Just to check our work, let’s try plotting these forms side-by-side.

alternate_form = np.sqrt(10)*np.sin(2*np.pi*220*t - np.arctan(1/3)) +1/2 +np.sqrt(13)/2*np.sin(2*np.pi *440 * t + np.arctan(1/np.sqrt(3)/2))

plt.plot(t, f, label='f')
plt.plot(t, alternate_form, label='alternate', linestyle='--')
plt.xlim(0, 0.03)
plt.legend()
plt.show()

../../../_images/25a2f6e4ce472f7d560dd2dedec3e663530d24b0fb8924fe1438100984a74c51.png

They agree exactly, as promised. What’s more, since we know that sound is not affected by phase or by a constant shift, we can get a much simpler waveform which sounds the same by dropping those parts.

\[ g(t) = \sqrt{10} \sin(2\pi 220 t) + \frac{\sqrt{13}}{2}\sin\left(2\pi 440 t\right) \]
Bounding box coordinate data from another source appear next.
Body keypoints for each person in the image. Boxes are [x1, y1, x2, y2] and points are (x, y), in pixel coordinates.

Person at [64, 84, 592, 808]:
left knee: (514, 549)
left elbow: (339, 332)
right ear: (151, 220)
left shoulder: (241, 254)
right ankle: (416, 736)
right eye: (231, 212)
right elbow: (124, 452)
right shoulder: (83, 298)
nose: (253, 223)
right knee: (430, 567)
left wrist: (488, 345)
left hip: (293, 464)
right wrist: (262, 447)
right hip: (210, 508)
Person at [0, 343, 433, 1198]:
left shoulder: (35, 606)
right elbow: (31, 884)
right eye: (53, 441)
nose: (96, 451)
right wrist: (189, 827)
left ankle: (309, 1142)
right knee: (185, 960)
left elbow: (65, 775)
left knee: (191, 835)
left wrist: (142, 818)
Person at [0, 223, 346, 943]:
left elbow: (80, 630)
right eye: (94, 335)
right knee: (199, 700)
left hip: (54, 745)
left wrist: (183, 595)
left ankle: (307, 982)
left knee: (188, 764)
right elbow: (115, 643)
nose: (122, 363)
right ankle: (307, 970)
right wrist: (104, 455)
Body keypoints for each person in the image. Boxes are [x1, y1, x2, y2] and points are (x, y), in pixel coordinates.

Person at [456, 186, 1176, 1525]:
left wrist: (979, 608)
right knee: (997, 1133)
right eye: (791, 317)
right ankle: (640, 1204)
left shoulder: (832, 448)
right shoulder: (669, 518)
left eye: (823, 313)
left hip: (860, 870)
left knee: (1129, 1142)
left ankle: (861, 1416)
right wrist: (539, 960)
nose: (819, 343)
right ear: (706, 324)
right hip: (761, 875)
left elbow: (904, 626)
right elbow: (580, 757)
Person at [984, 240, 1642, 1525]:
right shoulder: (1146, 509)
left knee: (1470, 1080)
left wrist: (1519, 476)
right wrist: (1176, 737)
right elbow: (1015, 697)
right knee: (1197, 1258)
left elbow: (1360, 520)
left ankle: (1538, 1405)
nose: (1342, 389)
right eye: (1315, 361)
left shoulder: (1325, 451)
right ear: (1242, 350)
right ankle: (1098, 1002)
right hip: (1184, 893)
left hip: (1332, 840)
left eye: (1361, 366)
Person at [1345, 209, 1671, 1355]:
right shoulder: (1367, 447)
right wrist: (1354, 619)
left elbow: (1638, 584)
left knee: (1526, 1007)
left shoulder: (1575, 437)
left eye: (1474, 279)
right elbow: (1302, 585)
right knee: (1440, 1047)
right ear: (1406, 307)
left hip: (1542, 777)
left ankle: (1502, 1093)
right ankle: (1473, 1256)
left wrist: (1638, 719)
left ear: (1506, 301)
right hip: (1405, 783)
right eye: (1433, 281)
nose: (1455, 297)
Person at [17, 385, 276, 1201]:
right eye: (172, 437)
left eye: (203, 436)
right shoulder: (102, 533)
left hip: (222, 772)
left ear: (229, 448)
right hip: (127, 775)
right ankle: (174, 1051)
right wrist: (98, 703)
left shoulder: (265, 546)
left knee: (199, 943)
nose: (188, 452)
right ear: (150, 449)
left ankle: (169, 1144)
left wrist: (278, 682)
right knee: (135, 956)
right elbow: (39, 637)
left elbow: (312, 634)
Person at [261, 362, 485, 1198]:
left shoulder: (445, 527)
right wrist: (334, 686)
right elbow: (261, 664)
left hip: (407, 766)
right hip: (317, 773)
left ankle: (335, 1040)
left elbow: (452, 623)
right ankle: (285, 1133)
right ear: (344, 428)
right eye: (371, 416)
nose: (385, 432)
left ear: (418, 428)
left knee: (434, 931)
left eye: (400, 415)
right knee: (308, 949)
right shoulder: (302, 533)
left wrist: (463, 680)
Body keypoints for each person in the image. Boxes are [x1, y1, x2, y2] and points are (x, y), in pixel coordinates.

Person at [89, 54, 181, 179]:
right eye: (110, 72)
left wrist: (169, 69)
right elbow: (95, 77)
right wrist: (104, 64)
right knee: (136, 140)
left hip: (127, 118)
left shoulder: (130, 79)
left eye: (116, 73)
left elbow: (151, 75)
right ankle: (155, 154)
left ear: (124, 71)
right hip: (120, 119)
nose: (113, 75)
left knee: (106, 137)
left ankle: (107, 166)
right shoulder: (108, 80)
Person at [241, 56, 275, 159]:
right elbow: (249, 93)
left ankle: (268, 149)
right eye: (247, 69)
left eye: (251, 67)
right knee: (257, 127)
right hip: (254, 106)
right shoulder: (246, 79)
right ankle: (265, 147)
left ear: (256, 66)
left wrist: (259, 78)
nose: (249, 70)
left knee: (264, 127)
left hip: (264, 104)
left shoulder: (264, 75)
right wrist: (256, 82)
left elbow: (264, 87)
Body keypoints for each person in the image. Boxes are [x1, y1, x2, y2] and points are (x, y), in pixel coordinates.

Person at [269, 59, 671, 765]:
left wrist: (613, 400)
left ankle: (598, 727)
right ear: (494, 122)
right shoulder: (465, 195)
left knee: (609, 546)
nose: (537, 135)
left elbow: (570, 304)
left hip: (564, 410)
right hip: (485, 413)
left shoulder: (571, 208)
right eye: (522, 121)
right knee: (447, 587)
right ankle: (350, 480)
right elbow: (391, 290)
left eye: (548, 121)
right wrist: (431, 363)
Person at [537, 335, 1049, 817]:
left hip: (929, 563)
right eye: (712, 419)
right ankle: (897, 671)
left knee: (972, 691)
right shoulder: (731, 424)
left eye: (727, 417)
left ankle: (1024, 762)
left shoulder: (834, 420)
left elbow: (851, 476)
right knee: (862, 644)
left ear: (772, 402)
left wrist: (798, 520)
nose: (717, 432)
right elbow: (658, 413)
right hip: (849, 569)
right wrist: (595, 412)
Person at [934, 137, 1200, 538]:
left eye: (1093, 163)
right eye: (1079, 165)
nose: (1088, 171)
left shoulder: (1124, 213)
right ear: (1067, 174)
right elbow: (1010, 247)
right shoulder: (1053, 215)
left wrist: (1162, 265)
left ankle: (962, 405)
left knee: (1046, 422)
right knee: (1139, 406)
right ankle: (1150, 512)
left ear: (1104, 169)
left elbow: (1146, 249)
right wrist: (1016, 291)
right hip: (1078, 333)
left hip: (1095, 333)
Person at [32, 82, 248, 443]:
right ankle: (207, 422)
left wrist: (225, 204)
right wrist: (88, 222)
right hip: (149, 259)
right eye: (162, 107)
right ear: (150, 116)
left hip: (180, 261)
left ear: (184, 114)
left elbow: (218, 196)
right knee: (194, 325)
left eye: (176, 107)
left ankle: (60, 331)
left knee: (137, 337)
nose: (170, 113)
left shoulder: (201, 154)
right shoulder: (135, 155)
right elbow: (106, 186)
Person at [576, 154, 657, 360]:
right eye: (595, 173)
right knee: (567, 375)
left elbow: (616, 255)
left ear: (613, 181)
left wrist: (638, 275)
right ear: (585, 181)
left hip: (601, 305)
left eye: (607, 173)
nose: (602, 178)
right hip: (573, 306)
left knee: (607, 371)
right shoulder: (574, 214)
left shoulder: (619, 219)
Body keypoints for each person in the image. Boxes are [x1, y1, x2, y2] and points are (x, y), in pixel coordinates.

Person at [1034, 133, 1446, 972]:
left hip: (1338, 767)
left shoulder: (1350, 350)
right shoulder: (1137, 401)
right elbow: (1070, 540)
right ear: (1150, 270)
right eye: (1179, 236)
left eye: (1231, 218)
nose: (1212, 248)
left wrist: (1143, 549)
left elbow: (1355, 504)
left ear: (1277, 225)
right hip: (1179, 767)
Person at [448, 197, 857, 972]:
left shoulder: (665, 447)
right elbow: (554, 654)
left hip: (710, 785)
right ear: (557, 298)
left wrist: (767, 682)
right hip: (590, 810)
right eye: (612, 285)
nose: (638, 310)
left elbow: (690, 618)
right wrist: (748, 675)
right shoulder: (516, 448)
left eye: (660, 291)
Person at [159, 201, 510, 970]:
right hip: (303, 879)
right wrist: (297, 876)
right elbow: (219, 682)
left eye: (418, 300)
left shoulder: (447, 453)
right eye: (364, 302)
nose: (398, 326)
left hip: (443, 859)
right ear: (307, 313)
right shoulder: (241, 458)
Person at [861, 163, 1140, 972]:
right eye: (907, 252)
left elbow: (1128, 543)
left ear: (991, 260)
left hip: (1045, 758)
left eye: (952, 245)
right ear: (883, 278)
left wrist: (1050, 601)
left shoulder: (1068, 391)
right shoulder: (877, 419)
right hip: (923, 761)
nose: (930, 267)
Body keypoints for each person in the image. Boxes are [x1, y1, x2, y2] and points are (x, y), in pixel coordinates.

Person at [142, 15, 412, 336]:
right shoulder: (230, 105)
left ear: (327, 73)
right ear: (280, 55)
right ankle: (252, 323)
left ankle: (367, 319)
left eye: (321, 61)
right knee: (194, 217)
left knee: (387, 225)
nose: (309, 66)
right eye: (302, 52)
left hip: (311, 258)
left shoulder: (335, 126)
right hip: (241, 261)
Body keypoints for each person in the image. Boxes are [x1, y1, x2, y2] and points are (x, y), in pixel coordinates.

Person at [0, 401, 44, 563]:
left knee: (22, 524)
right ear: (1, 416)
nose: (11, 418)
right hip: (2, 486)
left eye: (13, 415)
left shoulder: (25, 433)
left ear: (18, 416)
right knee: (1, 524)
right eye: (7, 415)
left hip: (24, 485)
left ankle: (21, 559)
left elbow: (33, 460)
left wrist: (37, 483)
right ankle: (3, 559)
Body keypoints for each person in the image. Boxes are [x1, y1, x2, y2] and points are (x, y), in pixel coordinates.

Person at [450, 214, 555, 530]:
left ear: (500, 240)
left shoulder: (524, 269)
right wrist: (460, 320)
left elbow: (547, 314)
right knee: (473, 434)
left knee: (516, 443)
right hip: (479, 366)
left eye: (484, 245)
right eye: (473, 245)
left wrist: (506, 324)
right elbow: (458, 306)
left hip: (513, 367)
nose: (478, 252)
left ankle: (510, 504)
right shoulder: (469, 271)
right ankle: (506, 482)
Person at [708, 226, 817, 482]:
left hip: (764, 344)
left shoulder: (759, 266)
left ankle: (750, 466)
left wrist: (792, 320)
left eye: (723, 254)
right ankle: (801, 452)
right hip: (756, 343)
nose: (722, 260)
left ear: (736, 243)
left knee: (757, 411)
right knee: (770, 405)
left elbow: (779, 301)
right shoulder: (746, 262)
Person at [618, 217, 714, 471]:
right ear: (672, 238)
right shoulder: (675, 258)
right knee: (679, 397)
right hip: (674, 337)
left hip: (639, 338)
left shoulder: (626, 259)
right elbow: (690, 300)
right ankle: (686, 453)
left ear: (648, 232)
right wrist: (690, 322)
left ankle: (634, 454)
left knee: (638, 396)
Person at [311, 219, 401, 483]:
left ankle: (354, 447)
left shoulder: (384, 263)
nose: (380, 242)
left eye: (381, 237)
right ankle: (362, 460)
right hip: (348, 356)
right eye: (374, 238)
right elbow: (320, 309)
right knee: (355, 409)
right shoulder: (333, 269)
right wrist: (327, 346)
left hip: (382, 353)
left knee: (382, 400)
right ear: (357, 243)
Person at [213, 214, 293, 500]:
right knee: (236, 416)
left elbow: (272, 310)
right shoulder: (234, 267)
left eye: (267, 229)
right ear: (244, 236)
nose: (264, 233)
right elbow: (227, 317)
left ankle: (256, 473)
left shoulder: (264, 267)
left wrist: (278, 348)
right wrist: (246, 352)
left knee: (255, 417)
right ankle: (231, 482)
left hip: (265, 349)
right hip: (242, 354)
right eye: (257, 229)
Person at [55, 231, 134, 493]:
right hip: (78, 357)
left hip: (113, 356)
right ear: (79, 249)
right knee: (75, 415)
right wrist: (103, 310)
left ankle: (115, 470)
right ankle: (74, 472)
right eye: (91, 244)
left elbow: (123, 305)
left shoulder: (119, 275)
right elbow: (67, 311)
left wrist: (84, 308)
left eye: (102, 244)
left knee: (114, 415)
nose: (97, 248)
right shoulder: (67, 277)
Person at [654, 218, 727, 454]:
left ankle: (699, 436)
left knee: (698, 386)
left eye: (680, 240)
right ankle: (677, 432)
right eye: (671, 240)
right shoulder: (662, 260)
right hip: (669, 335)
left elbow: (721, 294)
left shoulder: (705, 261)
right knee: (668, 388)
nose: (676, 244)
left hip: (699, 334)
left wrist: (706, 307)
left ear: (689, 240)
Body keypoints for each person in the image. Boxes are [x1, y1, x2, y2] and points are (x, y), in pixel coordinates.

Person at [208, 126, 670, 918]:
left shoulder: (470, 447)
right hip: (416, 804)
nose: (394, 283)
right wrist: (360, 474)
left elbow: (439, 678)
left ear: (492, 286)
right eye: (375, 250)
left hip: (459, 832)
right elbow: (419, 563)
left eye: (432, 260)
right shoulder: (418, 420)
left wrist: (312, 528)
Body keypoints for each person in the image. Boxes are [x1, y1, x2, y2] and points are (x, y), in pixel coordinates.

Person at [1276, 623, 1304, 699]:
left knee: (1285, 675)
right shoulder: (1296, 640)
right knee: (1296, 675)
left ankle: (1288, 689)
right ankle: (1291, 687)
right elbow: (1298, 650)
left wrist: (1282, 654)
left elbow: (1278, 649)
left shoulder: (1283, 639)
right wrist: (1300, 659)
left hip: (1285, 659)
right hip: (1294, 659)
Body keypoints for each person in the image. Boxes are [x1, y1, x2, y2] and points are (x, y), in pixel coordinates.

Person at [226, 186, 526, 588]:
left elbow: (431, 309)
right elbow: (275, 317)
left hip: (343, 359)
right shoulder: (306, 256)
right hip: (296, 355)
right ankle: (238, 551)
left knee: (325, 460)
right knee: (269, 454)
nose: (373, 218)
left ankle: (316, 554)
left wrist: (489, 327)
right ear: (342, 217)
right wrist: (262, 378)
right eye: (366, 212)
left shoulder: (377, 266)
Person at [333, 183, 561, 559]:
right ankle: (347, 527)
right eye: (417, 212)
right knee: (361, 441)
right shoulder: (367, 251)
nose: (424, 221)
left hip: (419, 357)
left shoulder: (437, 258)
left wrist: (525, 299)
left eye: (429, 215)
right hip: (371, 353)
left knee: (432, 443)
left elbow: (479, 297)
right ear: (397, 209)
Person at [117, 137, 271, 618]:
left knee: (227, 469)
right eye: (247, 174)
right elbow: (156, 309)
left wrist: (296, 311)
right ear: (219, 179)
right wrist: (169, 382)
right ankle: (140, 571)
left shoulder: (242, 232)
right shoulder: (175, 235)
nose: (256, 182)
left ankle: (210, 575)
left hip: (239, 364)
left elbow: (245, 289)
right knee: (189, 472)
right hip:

g =  np.sqrt(10)*np.sin(2*np.pi*220*t) + np.sqrt(13)/2*np.sin(2*np.pi *440 * t)

plt.plot(t, f, label='f')
plt.plot(t, g, label='g')
plt.xlim(0, 0.03)
plt.legend()
plt.show()

print('f:')
audio = Audio(f, rate=44100)
audio_playbacks.append(audio)
display(audio)
print('g:')
audio = Audio(g, rate=44100)
audio_playbacks.append(audio)
display(audio)

../../../_images/ac44262734bebe4ab33ddb7334a7d22897859cdebfefa163a5165fe69b272f49.png

f:

g:

Now we can make the same sound with just two keytars, freeing up one band member to learn the harmonica and another to learn the tambourine.

Exercise 7 #

Use an approach like the above to rewrite the function

\[ f(t) = 2 \sin(2\pi 440 t) - 5\sin(2\pi 440 t+3 \pi/4) \]

as one sine function.

Exercise 8 #

In a short paragraph, explain a procedure you can use to figure out the phase and amplitude of a signal composed of two sine functions of the same frequency.

Exercise 9 #

Reflect on the section above. Why would you want to rewrite a sum of sine functions as fewer, combined sine functions?

Exercise 10 #

We showed how to rewrite a function using sine functions. Explain how we could do a similar procedure, using cosines instead. What would be different, what would stay the same?